### INSTRUCTIONS FOR THE TASK
A precise copy of the data is required, with every picture left out.
--
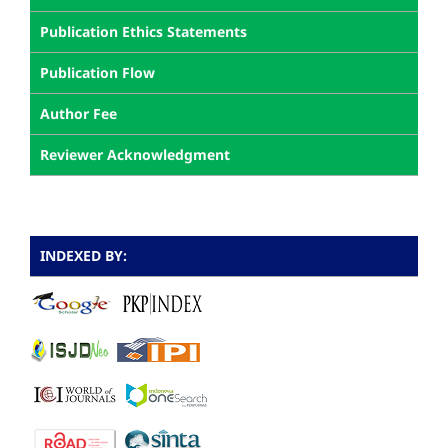
Publication Ethics Statements
Publication Flow
Author Fee
Reviewer Acknowledgment
INDEXED BY:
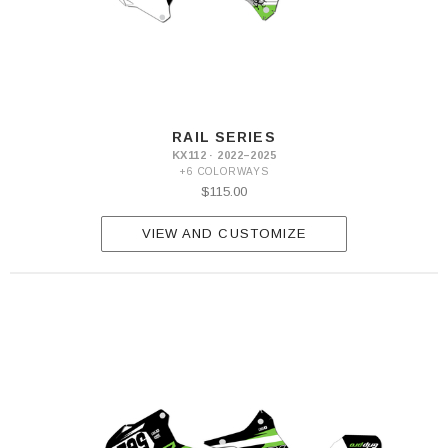
RAIL SERIES
KX112 · 2022–2025
+6 COLORWAYS
$115.00
VIEW AND CUSTOMIZE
--
### RESPONSE BOX
Publication Ethics Statements
Publication Flow
Author Fee
Reviewer Acknowledgment
INDEXED BY:
RAIL SERIES
KX112 · 2022–2025
+6 COLORWAYS
$115.00
VIEW AND CUSTOMIZE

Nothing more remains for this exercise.